Most of the shows I go to are gray-hair shows. My Closest Companions always jokingly asks me why there are so many gray-haired people in the audience. It’s that way for Leon Russell, Dave Mason, B.B. King, whoever.

A quick survey of the audience last night made it clear there was no one there, that I could see, under 40 — and I’m being very kind.

You’d think, then, that the audience would not be rowdy, or that there’d be a need for security. The lovely people who show you to your seats are my age or older, not the kind of person you’d call if there was trouble in the audience.

Yet there was yelling and shouting from the audience. At one point, Boz, who was quite talkative last night and seemed to enjoy sharing anecdotal introductions for his songs, was in mid-intro when some guy started a shouting conversation that no one, including Boz, could understand.

Boz stopped speaking without finishing his introduction, shrugged and went right into the song.

But the shouting guy had nothing on the couple directly behind us. They came in late and talked through the entire concert, all 14 or 15 songs. They spoke in normal tones, not the susurration of stage whispers, blah blah blah, non-stop.

My Closest Companion acts and sounds more like a diplomat that I do, so she eventually turned around and asked them to please keep it down.

They ignored her and continued. We could see the couple beside us were also beside themselves, they were so upset.

My Closest Companion some time later, turned and just asked them, in a stern voice, to shut up.

The male in the couple told her to just close her mouth and stop talking.

I turned and pointed at the man. Although I didn’t use foul language or threaten him directly, I don’t want to repeat what I said. He continued to make yakking motions with his hand, mocking both of us, not the least bit intimidated by our admonitions.

Now, this would have been a fine time to catch the eye of a concert worker and motion him or her over to me. Except that all the concert workers were sitting in seats up front, reaping the harvest of their volunteer services by grooving to the tunes.

I paid $160 for those tickets. It didn’t bother me that we were one row behind a large computerized sound board with a distractingly bright screen. I could still see Boz and hear him just fine — there’s not a bad seat in the Scottish Rite — when I wasn’t having to listen to the Mr. and Mrs. Rude behind us.

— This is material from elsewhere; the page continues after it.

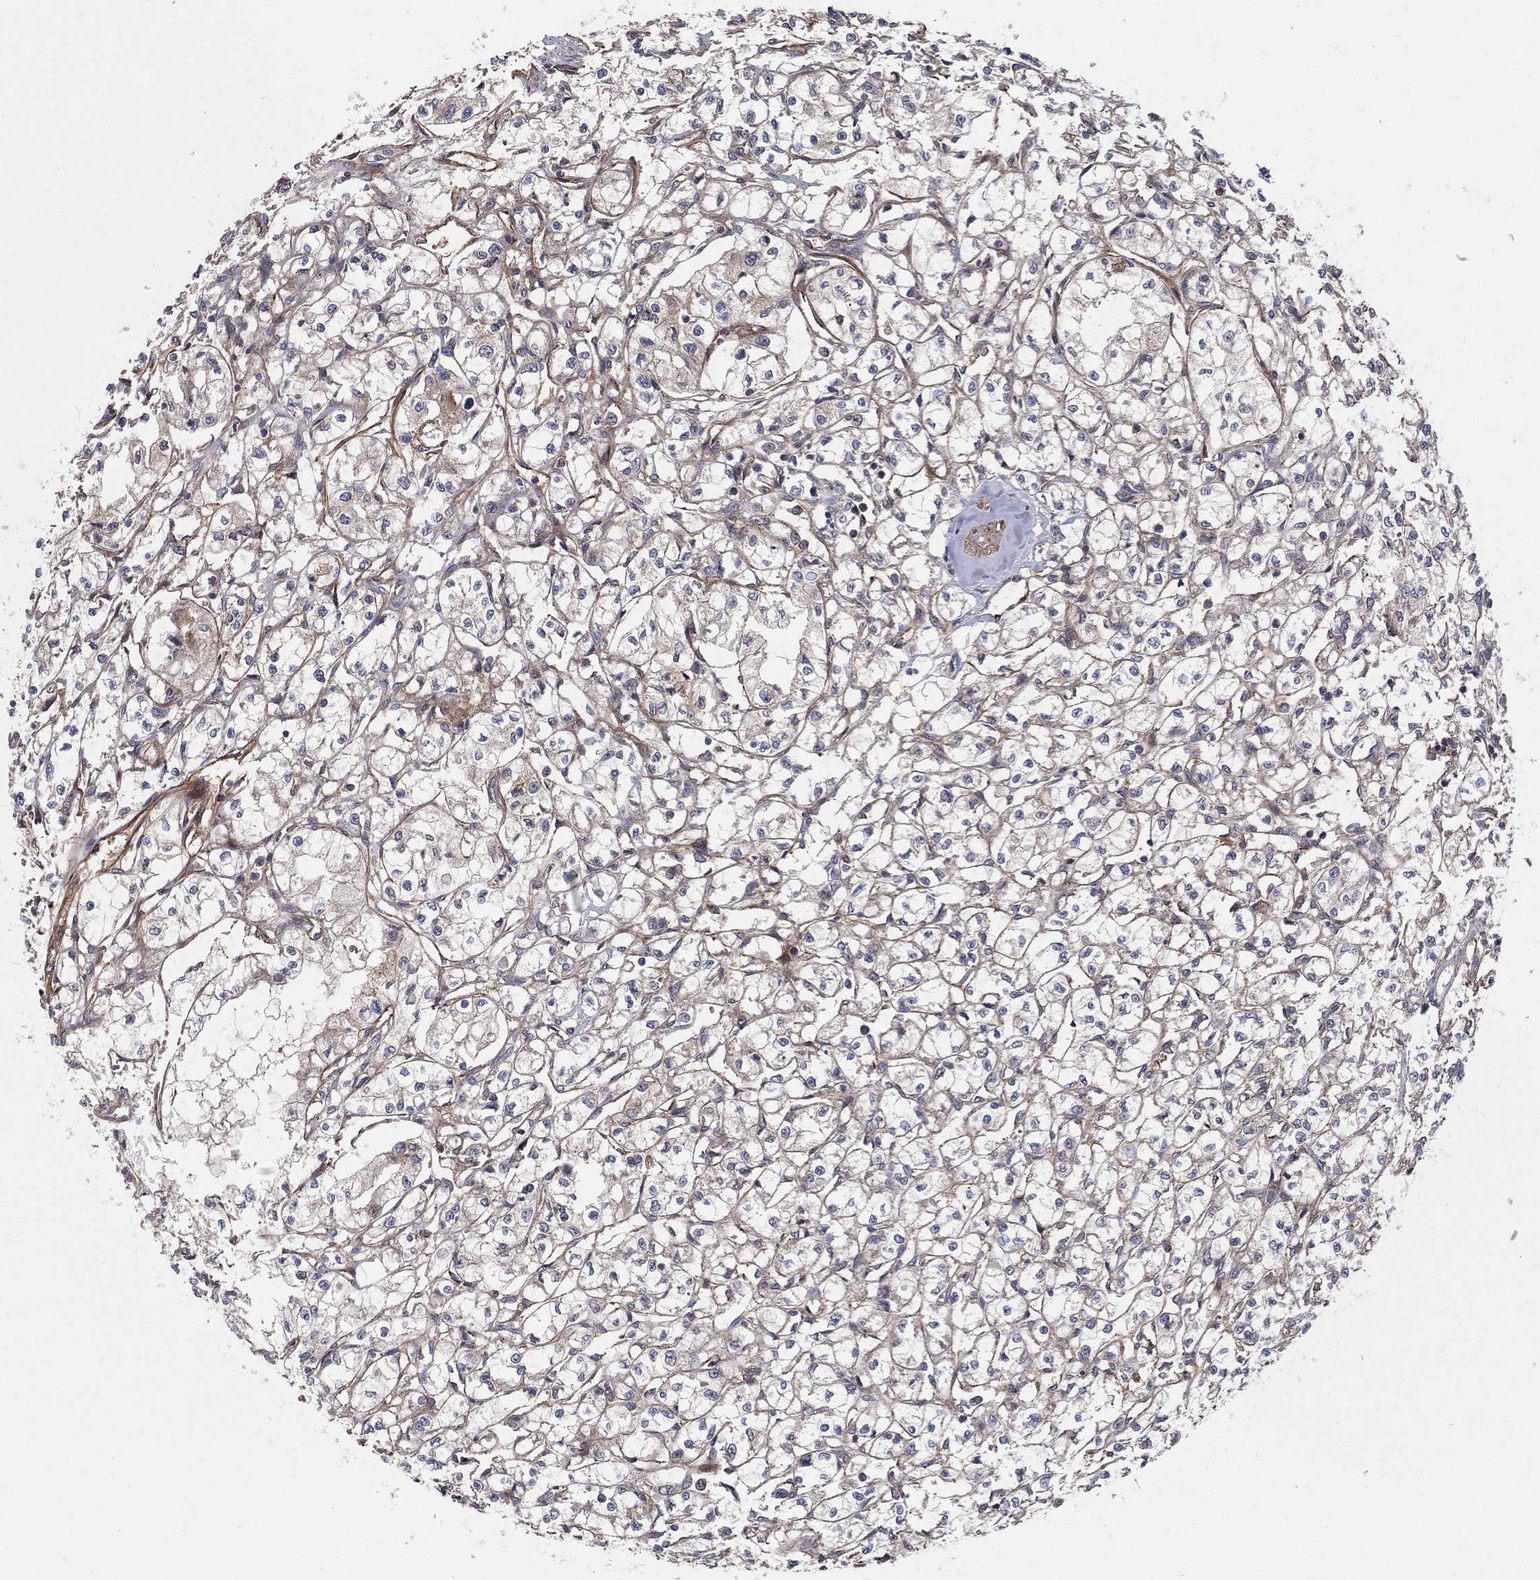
{"staining": {"intensity": "weak", "quantity": ">75%", "location": "cytoplasmic/membranous"}, "tissue": "renal cancer", "cell_type": "Tumor cells", "image_type": "cancer", "snomed": [{"axis": "morphology", "description": "Adenocarcinoma, NOS"}, {"axis": "topography", "description": "Kidney"}], "caption": "Immunohistochemical staining of human renal cancer demonstrates low levels of weak cytoplasmic/membranous staining in about >75% of tumor cells. (DAB (3,3'-diaminobenzidine) = brown stain, brightfield microscopy at high magnification).", "gene": "ENTPD1", "patient": {"sex": "male", "age": 56}}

The show, of course, was magnificent. In 14 or so songs, Boz couldn't do ALL his hits, but he managed to do many. As well as a couple tunes from his most recent album, Memphis, he also did Lowdown, Lido and Loan Me A Dime.

He and the band did two encores before calling it a night.

When it was over and the house lights came up, I turned and walked in the opposite direction of the Rude Couple because it would be MY luck that I’d wind up in jail while this low-IQ nimrod went his merry way.